I was having trouble with my camera. I do a lot of my shooting in Aperture Priority, wide open with my 35mm prime lens set to f/1.8. I don't even carry the 18-105 kit lens on a routine basis anymore, I so seldom use it. I like the narrow depth of field and the clarity I get from the 35, which functions on my D7000 approximately as a 'nifty fifty' would on a full frame camera. I'll tweak the ISO to deal with light levels, and I did tonight when I got there, cranking it up to 1600.
But something was wrong, I could hear it in the shutter speed, see the blur in my shots when I chimped 'em. I kept cranking the ISO higher and still not really getting it right. After a hundred or so frames, I realized the problem: I'd set the aperture to f/4.5, meaning there was far less light getting to the sensor than what I'm used to all other things being equal. I think I had set it like that when I was taking some pictures for my car insurance claim the other day and forgot. I don't always shoot at f/1.8, but when I narrow it down from that I generally spin the wheel back to the left all the way when I'm done.
My friends are used to me being a shutterbug, but a couple of them looked askance when I was all of a sudden coming back around for seconds. I more or less recaptured some shots, others are lost to my carelessness.
It was a good party but I definitely felt left out as they all massed up and left. It's not the first time I've driven to Critical Mass, I did so when I had my heart surgery last year a couple of times, and it's better than not seeing my friends, I really love these people—most of them anyway.
Elina was even back from Colorado for a minute. Made her bike into a dragon for the occasion and everything. More surprising was a certain family, who are definitely on my short list of favorite people on earth, but who I thought were conscientious objectors to Critical Mass. I've been on both sides of the controversial aspects of Critical Mass, when I first heard about it I thought it was probably counterproductive. Maybe, but it's a ton of fun, and if you look around the country and even the world, the cities that have strong cycling cultures and good bike infrastructure are also the cities with the biggest Critical Masses.

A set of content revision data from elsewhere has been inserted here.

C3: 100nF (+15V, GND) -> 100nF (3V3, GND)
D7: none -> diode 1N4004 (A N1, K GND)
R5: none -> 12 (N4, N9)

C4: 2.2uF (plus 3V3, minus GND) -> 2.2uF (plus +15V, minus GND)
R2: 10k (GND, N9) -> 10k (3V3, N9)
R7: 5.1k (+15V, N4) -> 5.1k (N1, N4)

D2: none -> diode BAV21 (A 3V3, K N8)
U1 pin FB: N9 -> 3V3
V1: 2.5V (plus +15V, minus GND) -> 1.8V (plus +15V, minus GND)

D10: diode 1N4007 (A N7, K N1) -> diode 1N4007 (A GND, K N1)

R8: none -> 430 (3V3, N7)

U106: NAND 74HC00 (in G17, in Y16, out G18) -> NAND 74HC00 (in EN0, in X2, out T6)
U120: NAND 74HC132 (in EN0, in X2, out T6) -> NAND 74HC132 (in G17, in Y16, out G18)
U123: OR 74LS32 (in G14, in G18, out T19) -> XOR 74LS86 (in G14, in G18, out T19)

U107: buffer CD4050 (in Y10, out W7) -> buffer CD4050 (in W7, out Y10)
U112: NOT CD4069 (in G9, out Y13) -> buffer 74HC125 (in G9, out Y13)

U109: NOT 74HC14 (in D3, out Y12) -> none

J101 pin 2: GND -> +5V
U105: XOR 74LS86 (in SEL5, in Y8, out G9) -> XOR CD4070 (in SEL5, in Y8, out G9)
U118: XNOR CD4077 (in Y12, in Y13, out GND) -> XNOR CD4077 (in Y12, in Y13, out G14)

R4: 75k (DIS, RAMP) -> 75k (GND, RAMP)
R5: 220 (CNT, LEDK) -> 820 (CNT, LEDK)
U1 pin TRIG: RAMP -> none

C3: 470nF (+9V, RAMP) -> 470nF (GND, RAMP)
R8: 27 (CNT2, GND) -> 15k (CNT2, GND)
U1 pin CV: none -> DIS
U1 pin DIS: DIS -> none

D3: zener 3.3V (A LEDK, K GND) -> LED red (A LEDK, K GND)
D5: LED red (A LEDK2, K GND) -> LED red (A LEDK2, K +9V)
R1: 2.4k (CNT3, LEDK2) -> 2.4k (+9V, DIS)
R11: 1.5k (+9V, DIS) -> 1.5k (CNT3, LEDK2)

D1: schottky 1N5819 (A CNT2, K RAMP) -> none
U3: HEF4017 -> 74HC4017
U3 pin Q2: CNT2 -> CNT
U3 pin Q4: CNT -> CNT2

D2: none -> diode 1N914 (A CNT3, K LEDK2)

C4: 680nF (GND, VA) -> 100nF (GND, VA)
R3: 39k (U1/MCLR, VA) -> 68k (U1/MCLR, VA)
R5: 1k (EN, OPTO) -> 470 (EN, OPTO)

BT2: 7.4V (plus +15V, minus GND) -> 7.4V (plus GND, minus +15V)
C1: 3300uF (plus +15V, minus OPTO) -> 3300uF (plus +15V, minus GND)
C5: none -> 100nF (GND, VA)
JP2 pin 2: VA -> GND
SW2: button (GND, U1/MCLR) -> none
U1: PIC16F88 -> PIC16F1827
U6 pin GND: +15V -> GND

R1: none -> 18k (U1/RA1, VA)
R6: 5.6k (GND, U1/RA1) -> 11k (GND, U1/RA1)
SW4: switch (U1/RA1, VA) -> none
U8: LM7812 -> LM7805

I don't know that it's causal, maybe it's not. Maybe climate change isn't caused by a trace gas going up less than a half of one percent. The causation could even be inverse: Critical Mass doesn't cause a robust cycling culture but is a product of it; elevated carbon in the atmosphere might just be a symptom of warming temperatures.
But whether big Critical Mass turnouts are the sign or cause, I still say they are correlated with a good thing.